Best : Acting
Worst : over melodrama.
Begum Jaan is a film by Srijit Mukherji, which is a remake of his own Bengali film Rajkahini (2015). The film delves into one of the darkest phase of partition of our country. The film does mention the tragedies which happened on either sides of the border. Radcliffe Line is to be erected as the boundary between the newly formed nations of India and Pakistan. The officials face a challenge when they find a brothel which needs to be demolished to draw this boundary. Begum Jaan takes us through the journey of those 11 women and 2 men, the inhabitants of the brothel and the fights they put up for their rights to live in their house. Rajkahini is certainly more intense in comparison to Begum Jaan, but this film can’t be just ignored or written off.
The film begins with the narrative of Amitabh Bachchan. The opening scene in this Hindi version is different in comparison to that of Bengali version. When a scene from Manto’s book of gang rape of a girl during partition times form the opening scene of Rajkahini, eve teasing and efforts to molest a girl in a bus in the year 2016, decades after independence, becomes the opening scene of Begum Jaan. Is this to tell the audience that years have gone by, certain things still remain the same - women becoming the victim of men’s lust. Begum Jaan does focus on women’s fight against many elements of our society: patriarchal system, the social stigma attached with sex workers, the hypocritical men and their double standards, the right to live, concepts of secularism etc. With the opening and closing scene of Begum Jaan, Srijit does talk about hard-hitting reality that even after decades of partition and independence, the fight against social injustice is not over. Begum Jaan does force us to question and rethink about our past as well as present.
Begum Jaan (Vidya Balan) is the owner of brothel, which has 13 inhabitants – 11 women and 2 men. Salim (Sumit Nijhawan) and Sujit (Pitobash Tripathy) are the two men in the brothel, Begum’s bodyguard and caretaker respectively.
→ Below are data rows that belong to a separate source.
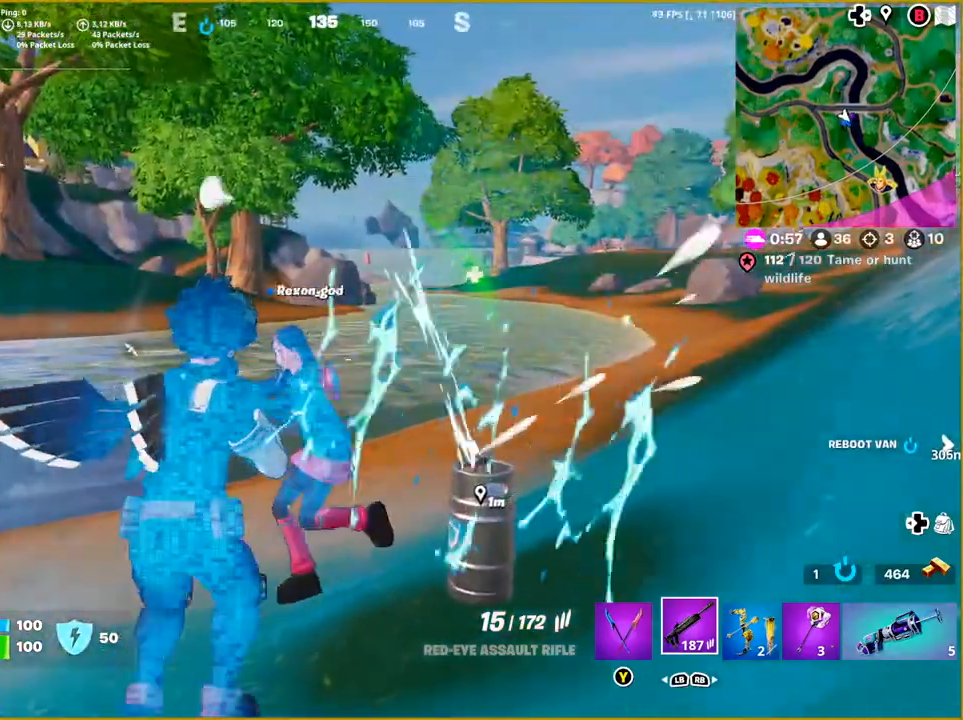
{"buttons": [], "left_stick": "left", "right_stick": "left", "events": [[17, "right_stick", "left"], [433, "left_stick", "left"]]}
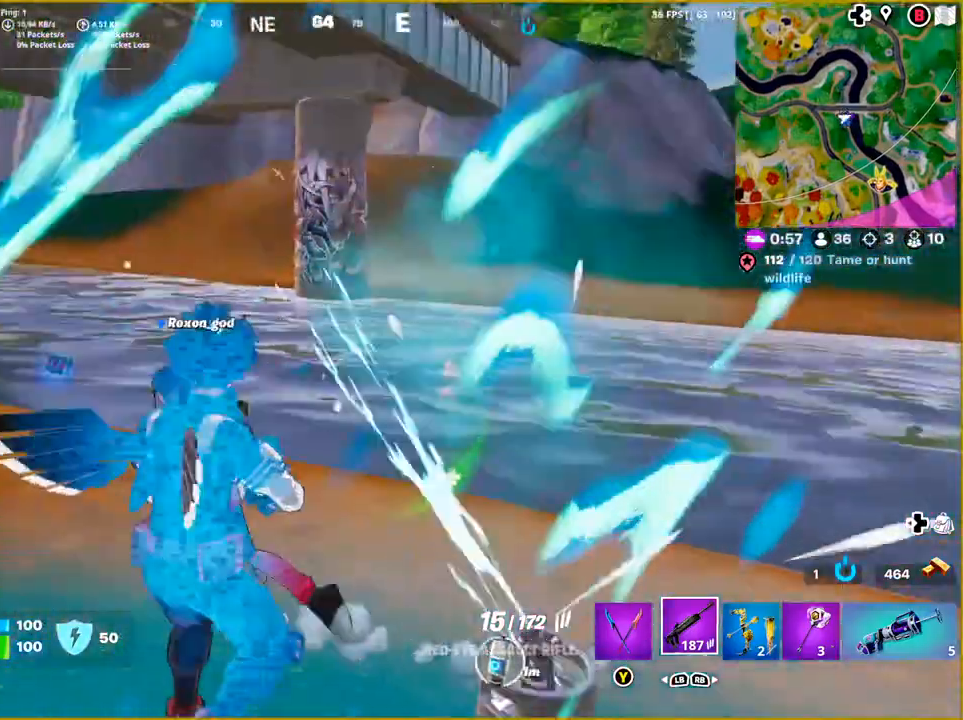
{"buttons": [], "left_stick": "center", "right_stick": "center", "events": [[267, "left_stick", "center"], [350, "right_stick", "center"]]}
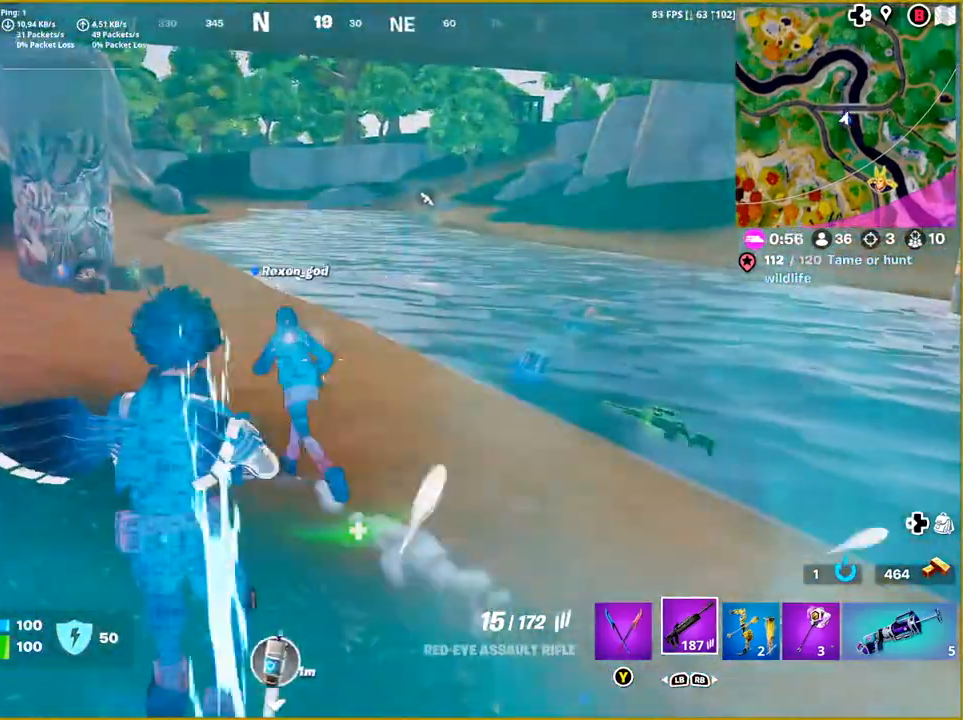
{"buttons": [], "left_stick": "up-right", "right_stick": "center", "events": [[50, "left_stick", "right"], [50, "right_stick", "up"], [250, "right_stick", "center"], [500, "left_stick", "up-right"]]}
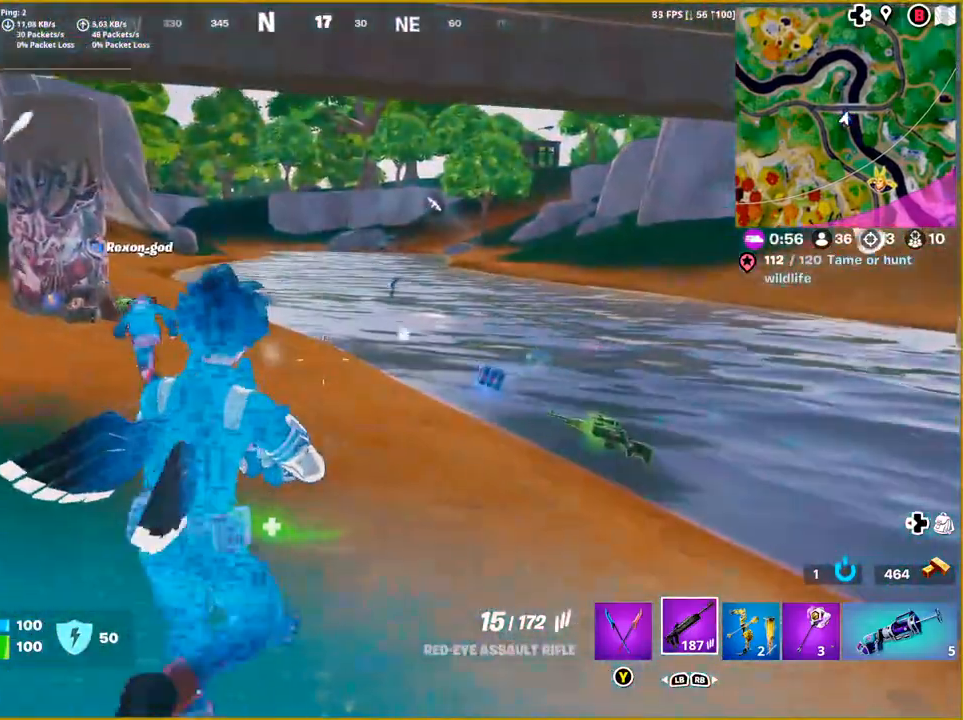
{"buttons": [], "left_stick": "center", "right_stick": "left", "events": [[333, "left_stick", "center"], [500, "right_stick", "left"]]}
Amma (Ila Arun) is the senior most person in the brothel, who keeps sharing stories of empowered females to Laadli (Gracy Goswai) who created history and left their mark in the world viz. Rani Lakhsmibai, Meera, Raziya Sultan, Rani Padmavati etc. It does become part of plot development. Rest of the inhabitants are Rubina (Gauhar Khan), Gulabo (Pallavi Sharda), Jameela (Priyanka Setia), Amba (Ridheema Tiwary), Maina (Flora Saini), Lata (Raviza Chauahan), Rani (Poonam Rajput), Mishti aka Indrani Chakraborty (Shabnam). Master and Party worker (Vivek Mushran) is a regular visitor to brothel and keeps showering them with gifts. These women are all victims of abuse, violence, rape and these trauma become the connecting thread amongst them. All they have is their togetherness. Freedom means nothing for Begum Jaan.
The officials chosen for execution of border construction from either sides are Iliyas (Rajit Kapoor) and Harshvardhan (Ashish Vidyarthy). Through their characters, many intricate facts are conveyed, be it the relationship getting sour between childhood friends, plight / ordeal of people on either sides of the border etc. There are shots where only half of their faces are shown on screen – a metaphor of aftermath of partition, how incomplete people might have felt losing their possessions, family in spite of freedom being restored.
Other characters Raja Ji (Naseerudin Shah), Inspector Shyam (Rajesh Sharma) and Kabir (Chunky Pandey) become important part of the film.
Feisty Begum Jaan and other inhabitants of the brothel are not ready to pay heed to notices issued to her to vacate ‘Kotha’. They are very loud and clear that it is their house. How they all put up brave fight forms the rest of the story.
There are many dialogues in the film which hits one hard.
Srijit through his film Begum Jaan does talk about hard-hitting reality that even after decades of partition and independence, the fight against social injustice is not over. Rajkahini, the original version, is certainly more intense in comparison to Begum Jaan, but this film can’t be just ignored or written off.